*** Opening of SUPPLIED MATERIAL ***
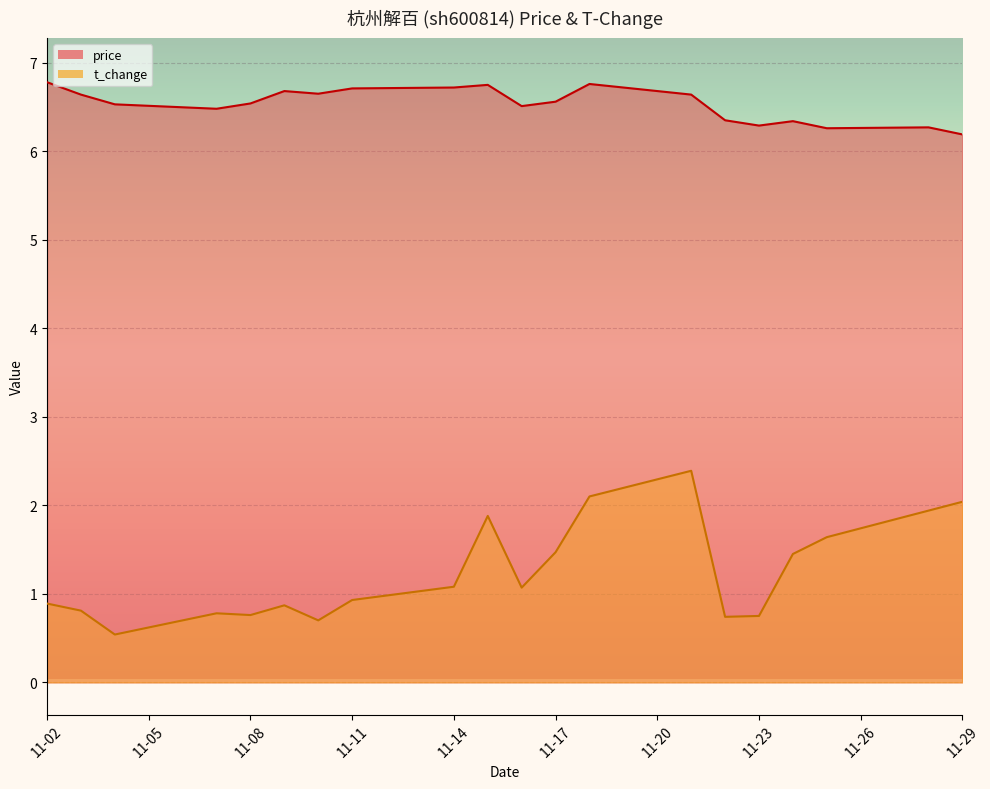

What is the value of the price point at the 13th from the left?

6.8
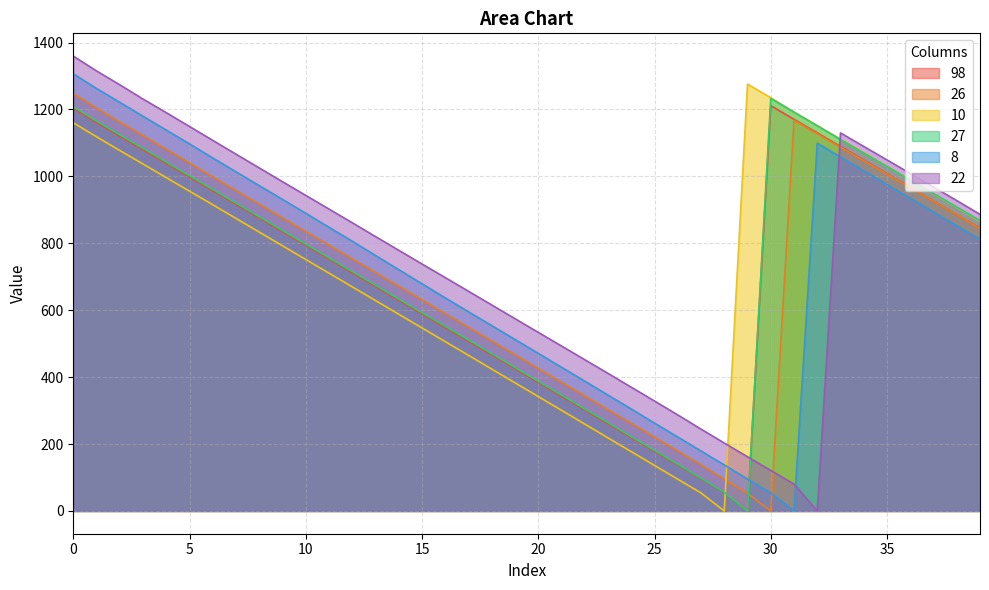

Which series ends up on top after the final intersection of 98 and 22?

22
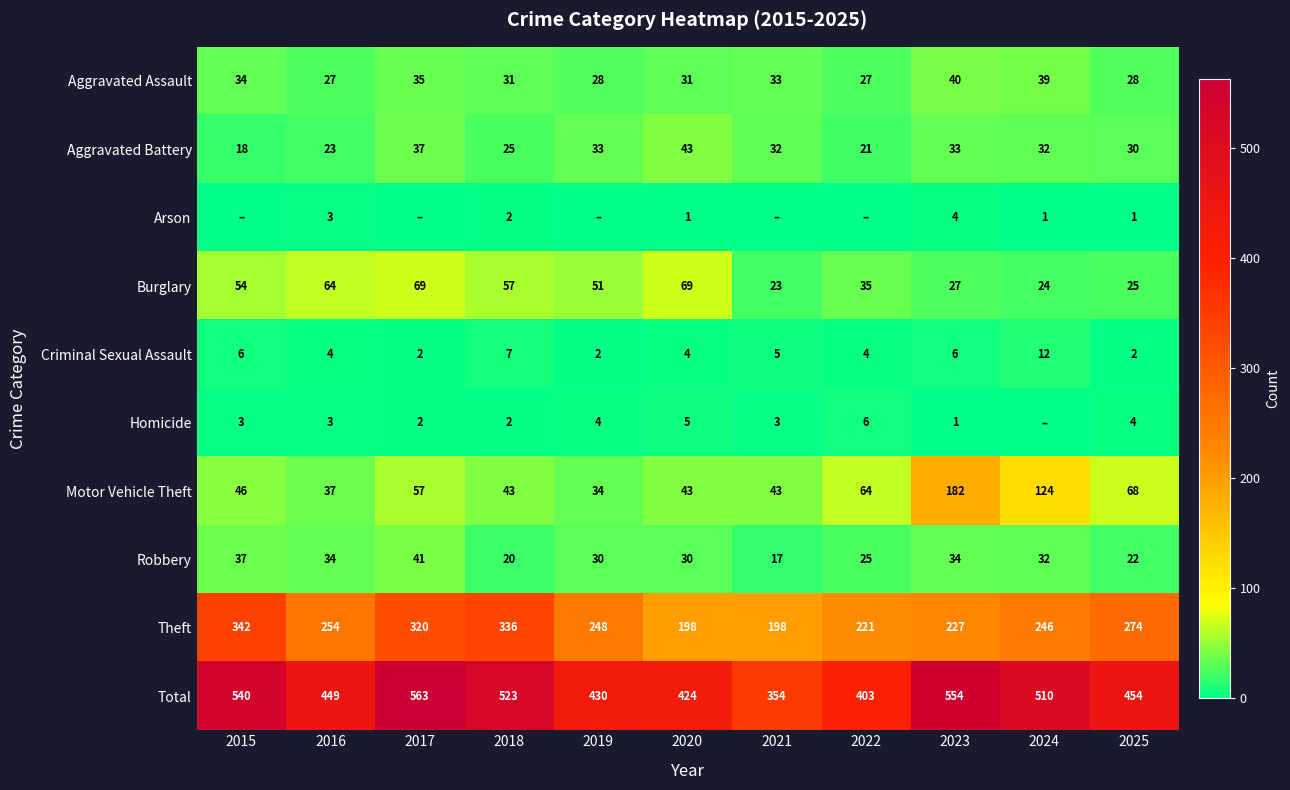

What is the difference between the Theft values at 2020 and 2024?

48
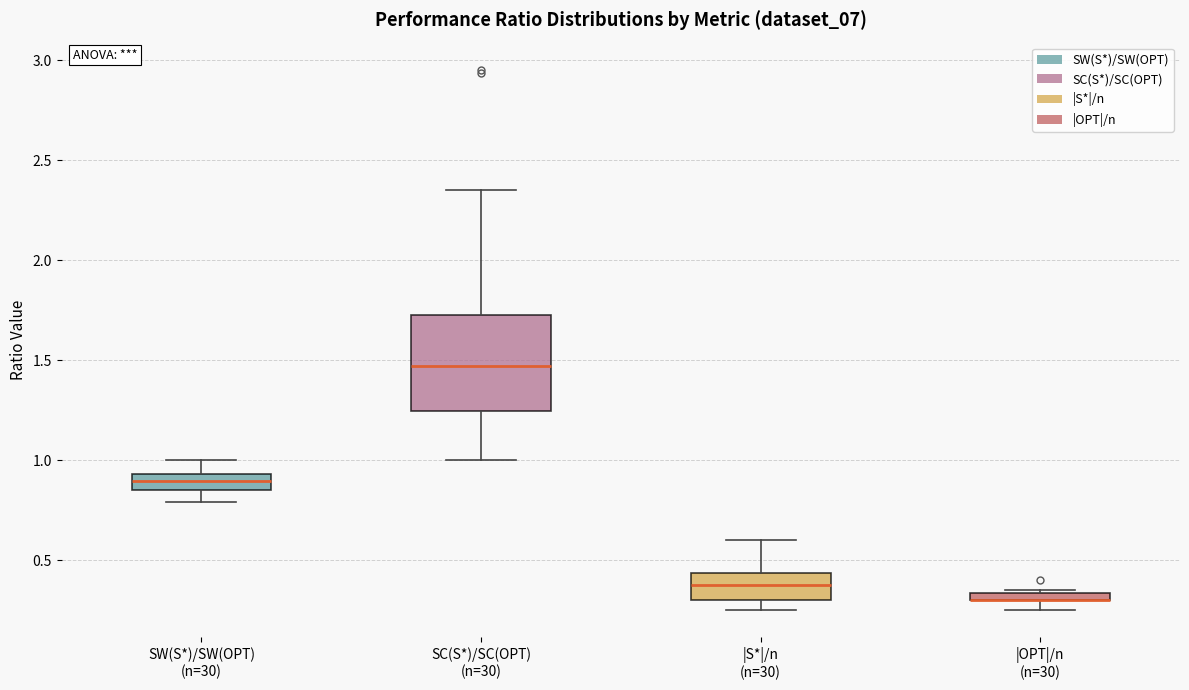

Where is the lower edge of the box for |S*|/n (n=30) on the y-axis? The values are not printed on the chart, so give them approximately, as read against the axis.

0.30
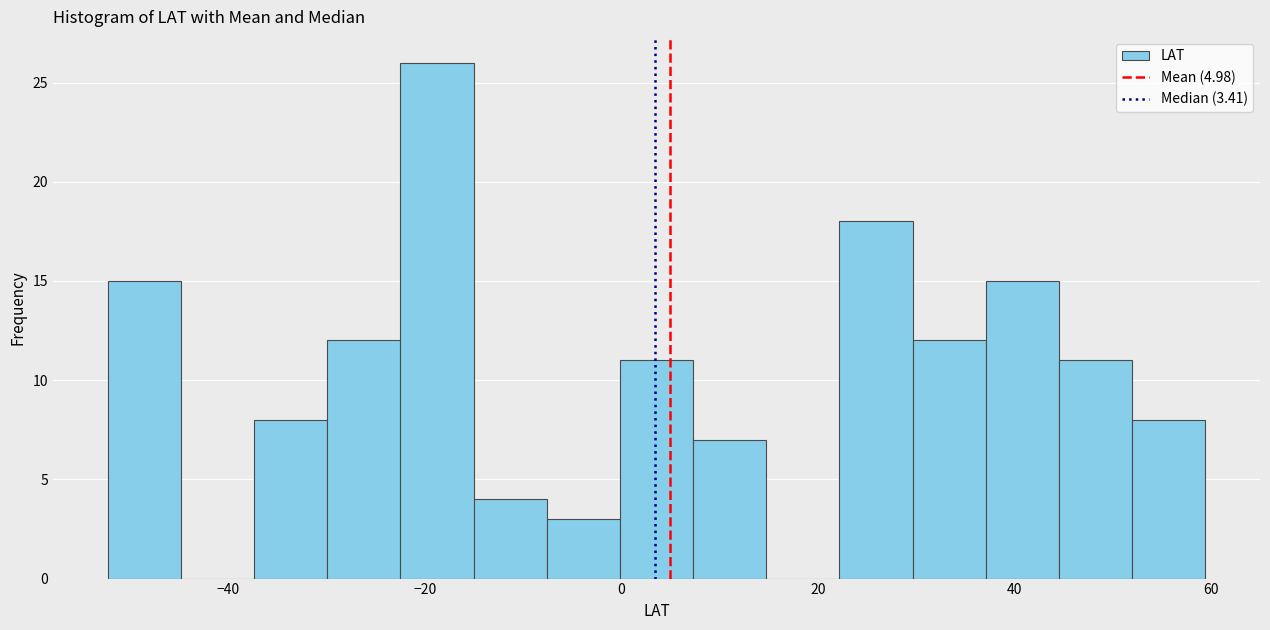

Read against the x-axis, roughly where is the centre of the tallest bar?

-18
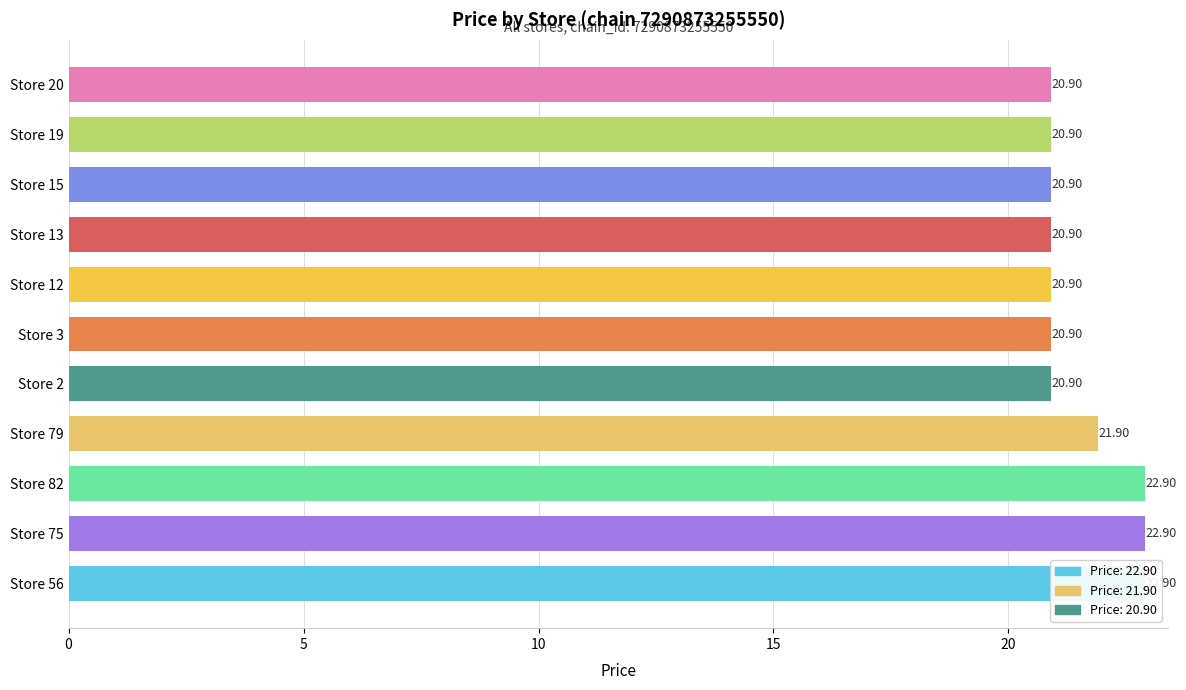

How many series are shown in this chart?

1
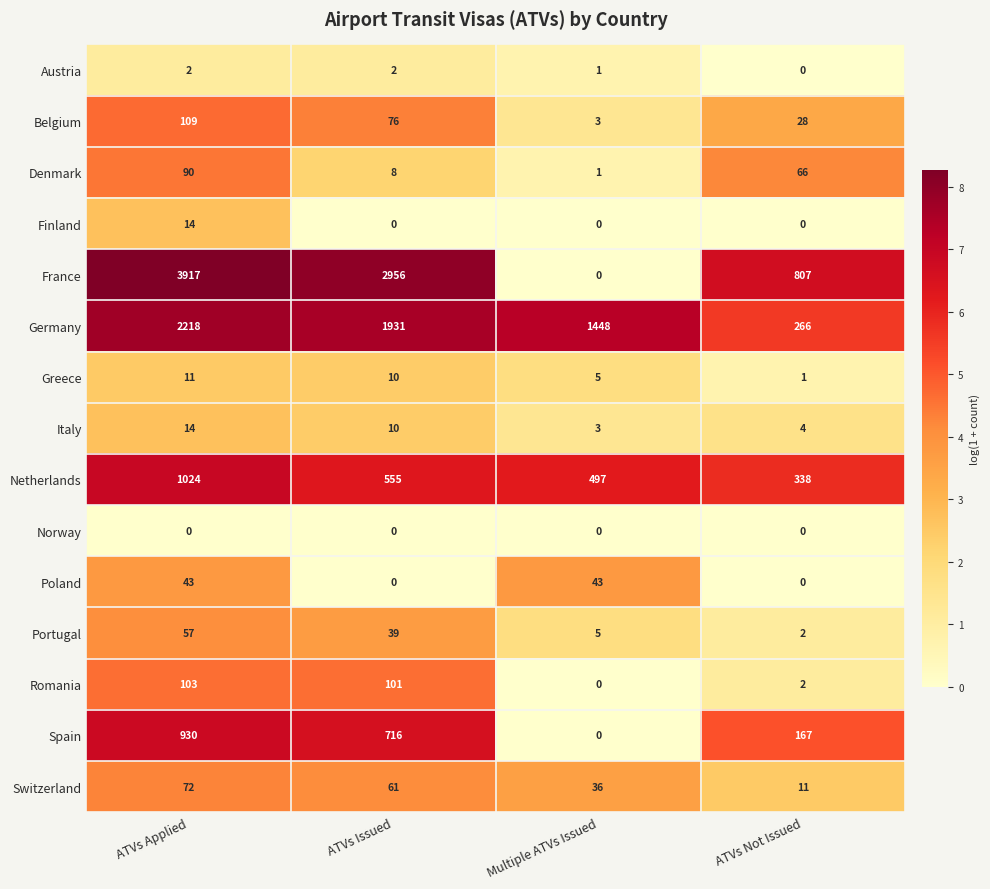

Which series has the largest total across all categories?

France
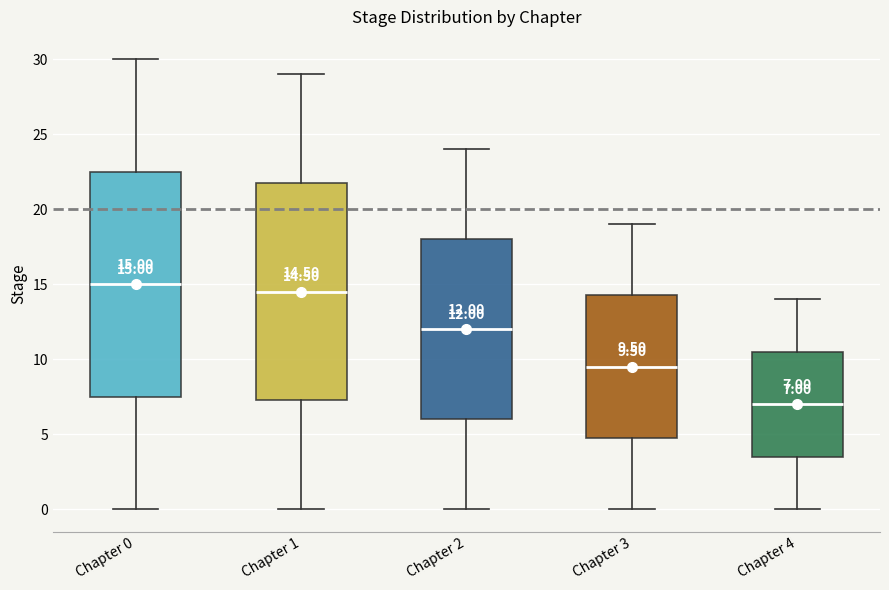

Comparing the boxes themselves (not the whiskers), which one is the tallest?

Chapter 0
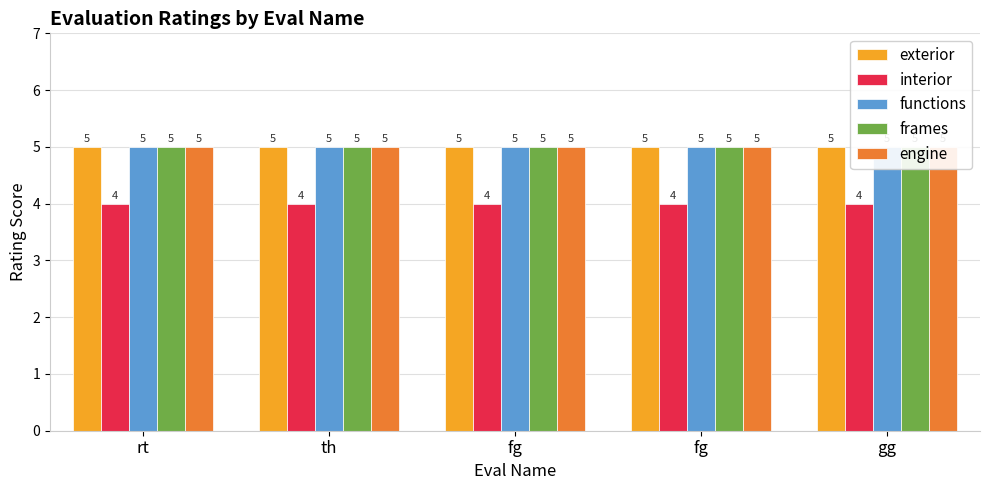

What are all the series names shown in the legend?

exterior, interior, functions, frames, engine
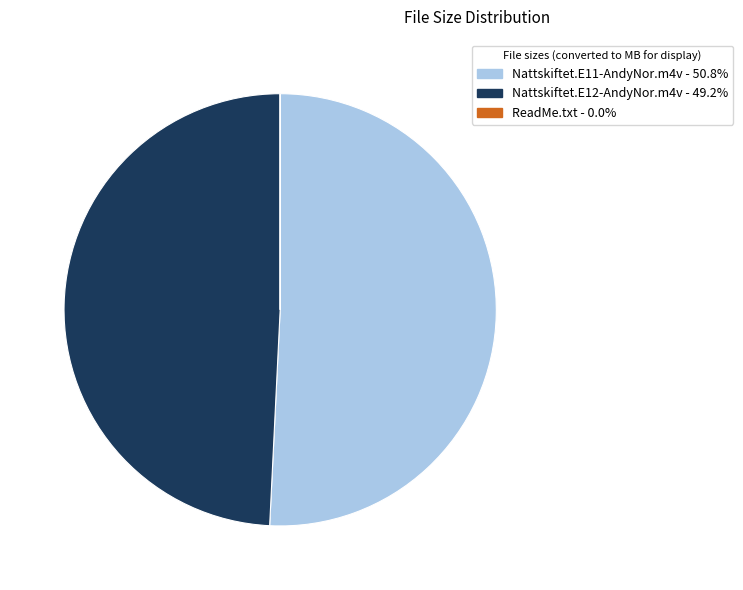

Which slice is the largest?

Nattskiftet.E11-AndyNor.m4v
*** Close of SUPPLIED MATERIAL ***
▶ [WHAT YOU SHOULD DO]: Please change every "largest" to "biggest" in the listing, starting with the line containing "Read against the x-axis, roughly" and going on through the end of the listing, and give those lines again with nothing else altered and the pictures left out.

▶ [RESULT]:
Read against the x-axis, roughly where is the centre of the tallest bar?

-18

How many series are shown in this chart?

1

Which series has the biggest total across all categories?

France

Comparing the boxes themselves (not the whiskers), which one is the tallest?

Chapter 0

What are all the series names shown in the legend?

exterior, interior, functions, frames, engine

Which slice is the biggest?

Nattskiftet.E11-AndyNor.m4v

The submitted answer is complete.